Os dados sobre o processamento inconsciente foram recentemente ampliados por um trabalho do neurologista português radicado nos EUA Antonio Damásio. Nesse trabalho, publicado na "Science" (28.jan.97), ele demonstra, em pessoas com lesão bilateral do córtex pré-frontal, a perda da intuição. Para nós, a capacidade de intuir fatos depende de experiências prévias e, principalmente, como sugere o artigo, da vivência emocional associada a essas experiências prévias.
Para o grupo de pacientes com lesão cerebral do córtex pré-frontal, a capacidade de se guiar, ou talvez de ter a intuição, estava perdida. No dia-a-dia, isso os levava a fazer de maneira repetida escolhas inadequadas nos negócios, nas relações sociais e na vida em geral. O trabalho demonstra que nossas decisões são claramente influenciadas por eventos pregressos e pelas reações emocionais que eles produziram, mesmo quando não os percebemos.

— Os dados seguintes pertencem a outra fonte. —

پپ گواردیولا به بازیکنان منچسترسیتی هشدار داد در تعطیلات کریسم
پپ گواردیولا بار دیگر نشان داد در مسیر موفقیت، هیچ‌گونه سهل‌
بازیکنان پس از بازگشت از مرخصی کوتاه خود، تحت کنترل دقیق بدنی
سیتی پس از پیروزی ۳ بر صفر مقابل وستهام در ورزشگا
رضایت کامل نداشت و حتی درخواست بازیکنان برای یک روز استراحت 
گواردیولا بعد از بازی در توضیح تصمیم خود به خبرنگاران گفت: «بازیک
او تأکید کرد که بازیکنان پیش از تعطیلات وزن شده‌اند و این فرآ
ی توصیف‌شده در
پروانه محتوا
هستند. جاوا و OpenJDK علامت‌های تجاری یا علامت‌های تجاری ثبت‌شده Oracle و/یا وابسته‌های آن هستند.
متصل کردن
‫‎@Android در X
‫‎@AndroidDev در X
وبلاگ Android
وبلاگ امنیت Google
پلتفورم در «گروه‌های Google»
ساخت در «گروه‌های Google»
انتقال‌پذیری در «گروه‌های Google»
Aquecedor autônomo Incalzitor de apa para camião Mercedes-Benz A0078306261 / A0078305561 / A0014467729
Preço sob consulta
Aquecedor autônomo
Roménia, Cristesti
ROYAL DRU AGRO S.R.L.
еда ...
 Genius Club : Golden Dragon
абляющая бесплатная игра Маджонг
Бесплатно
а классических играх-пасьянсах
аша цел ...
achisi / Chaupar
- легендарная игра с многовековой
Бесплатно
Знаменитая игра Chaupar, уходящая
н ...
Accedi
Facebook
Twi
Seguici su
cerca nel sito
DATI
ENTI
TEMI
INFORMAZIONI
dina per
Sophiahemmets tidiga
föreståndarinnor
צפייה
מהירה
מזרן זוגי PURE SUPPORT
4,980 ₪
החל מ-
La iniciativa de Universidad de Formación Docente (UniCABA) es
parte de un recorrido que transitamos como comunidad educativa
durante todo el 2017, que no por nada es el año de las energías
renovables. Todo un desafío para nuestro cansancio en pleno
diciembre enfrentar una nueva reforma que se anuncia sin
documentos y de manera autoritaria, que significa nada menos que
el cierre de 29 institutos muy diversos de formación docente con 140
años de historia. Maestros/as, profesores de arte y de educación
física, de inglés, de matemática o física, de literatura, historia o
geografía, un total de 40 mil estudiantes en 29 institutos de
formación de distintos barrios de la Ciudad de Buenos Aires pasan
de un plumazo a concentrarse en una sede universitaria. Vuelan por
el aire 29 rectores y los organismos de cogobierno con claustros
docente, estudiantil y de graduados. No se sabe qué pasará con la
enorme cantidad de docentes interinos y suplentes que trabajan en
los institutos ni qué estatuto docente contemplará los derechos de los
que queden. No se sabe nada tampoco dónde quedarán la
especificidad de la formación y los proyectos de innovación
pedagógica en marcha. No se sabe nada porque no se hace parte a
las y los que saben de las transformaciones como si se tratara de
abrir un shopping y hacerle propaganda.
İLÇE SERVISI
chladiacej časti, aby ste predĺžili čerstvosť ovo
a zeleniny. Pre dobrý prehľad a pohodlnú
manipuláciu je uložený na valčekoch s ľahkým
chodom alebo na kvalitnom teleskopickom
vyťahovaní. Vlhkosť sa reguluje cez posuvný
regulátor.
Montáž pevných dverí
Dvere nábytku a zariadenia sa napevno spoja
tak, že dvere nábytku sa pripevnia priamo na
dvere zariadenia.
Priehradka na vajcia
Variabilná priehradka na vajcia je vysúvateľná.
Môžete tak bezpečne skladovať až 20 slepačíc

Longe de significados esotéricos sobre intuição e inconsciente, a psicologia, a neurologia e a fisiologia vêm desvendando as bases desses processamentos cerebrais. Distante de negar Freud ou Jung, a ciência moderna parece encontrar uma nova roupagem na qual inserir os conceitos desses brilhantes visionários. Eles foram capazes de intuir o que hoje nós começamos, talvez, a enxergar.


Luiz Eugênio A. M. Mello é professor de neurofisiologia da Unifesp (Universidade Federal de São Paulo).